For me, life is a series of events that make up chapters in our lives. Sometimes a new chapter starts and I am still enjoying, or living in, the old chapter and I don’t realize it’s time to move on. When this happens, my children usually let me know it’s time to move forward. They are growing and changing and I need to do the same.
“I don’t want to talk about it.” “Well, are you going to be sad when Lucy goes?” “I don’t want to talk about it.” “Okay, are you sure you’re okay with her going?” “I don’t want to talk about it.”
It took three times of my son saying the same thing for me to finally stop asking him if he really was okay with his dog going to a new home. We were moving to a new home that had a little acreage but not enough fenced yard. We also had an older Lab and a small dog, and two would be much more manageable than three. We had a friend who wanted her for her daughter, and we knew she would have a great life with them.
At least I didn’t ask a fourth time. I’m growing. Finally. My 15 year old daughter has been breaking me in for a few years now. I’m finally getting it.
It’s so hard for me not to have my questions answered. I analyse everything. My life is about finding answers to questions. I can’t help it. I just think that’s the way I’m wired.

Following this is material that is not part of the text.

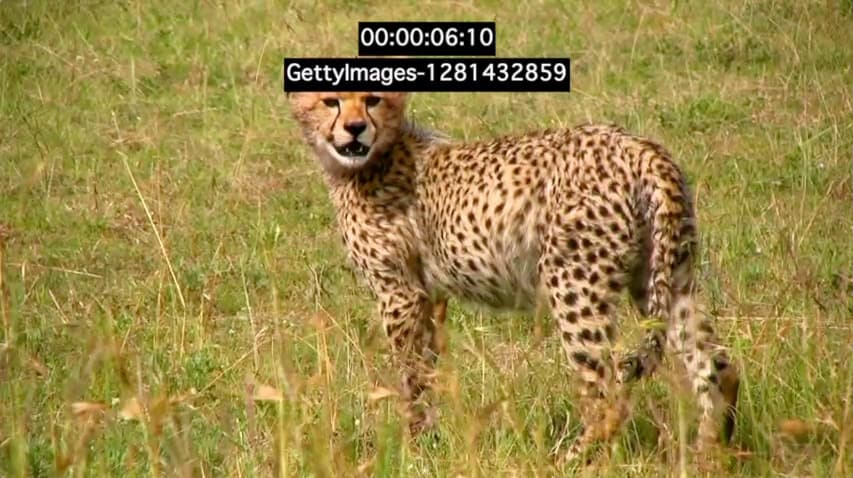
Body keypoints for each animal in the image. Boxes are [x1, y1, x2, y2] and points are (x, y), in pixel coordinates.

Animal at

Apparently, my children are not wired that way, or at least not at this point in their lives.
My intention is always to help, to understand what’s going on in their lives. What has taken me a long time to realize is maybe they don’t want me to know everything they are going through. Maybe they are working it out for themselves, or they want to have something that belongs just to them. I can be a very private person at times. I need to respect that in them.

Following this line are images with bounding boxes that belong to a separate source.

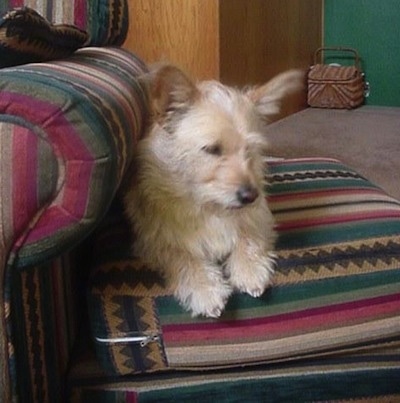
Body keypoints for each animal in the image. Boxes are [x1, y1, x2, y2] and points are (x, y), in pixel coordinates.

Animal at [123, 64, 304, 318]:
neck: (208, 205)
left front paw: (249, 269)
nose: (250, 196)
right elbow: (183, 256)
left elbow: (248, 235)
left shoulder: (258, 215)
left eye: (249, 149)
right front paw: (205, 287)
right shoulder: (153, 238)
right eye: (212, 149)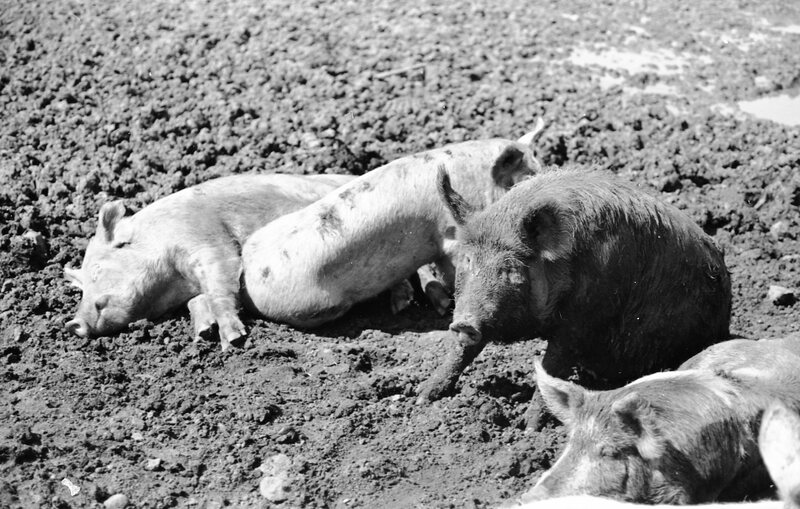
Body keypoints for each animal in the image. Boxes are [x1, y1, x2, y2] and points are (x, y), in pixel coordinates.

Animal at [64, 173, 355, 349]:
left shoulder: (205, 238)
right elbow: (196, 300)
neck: (174, 282)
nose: (72, 323)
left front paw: (232, 340)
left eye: (97, 270)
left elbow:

Even though I was in my 30’s when I had my three children, I feel like I grew up with them. We lived in a small town and I spent almost all my time with them. We all know each other very well. It’s hard for me to pull back and recognize that they have become new people – teenagers and tweens. Yikes!
The hardest part of this journey for me is backing off. I taught college communication classes for 17 years – talking is my life. How can not talking be the answer? Well, apparently sometimes it is. Not talking is a sign of respect when someone you loves doesn’t want to talk. Not talking can give another the space they crave. I’m learning.
It’s taken me a long time to learn to back off if one of my children doesn’t want me to talk. I am sorry it took me so long. It must have been hard for my oldest daughter who persistently held to her guns and taught me a lesson, a lesson that my son also reinforced, that I needed to learn: Sometimes you need to zip your lip.
But, like all lessons in life, I’m grateful.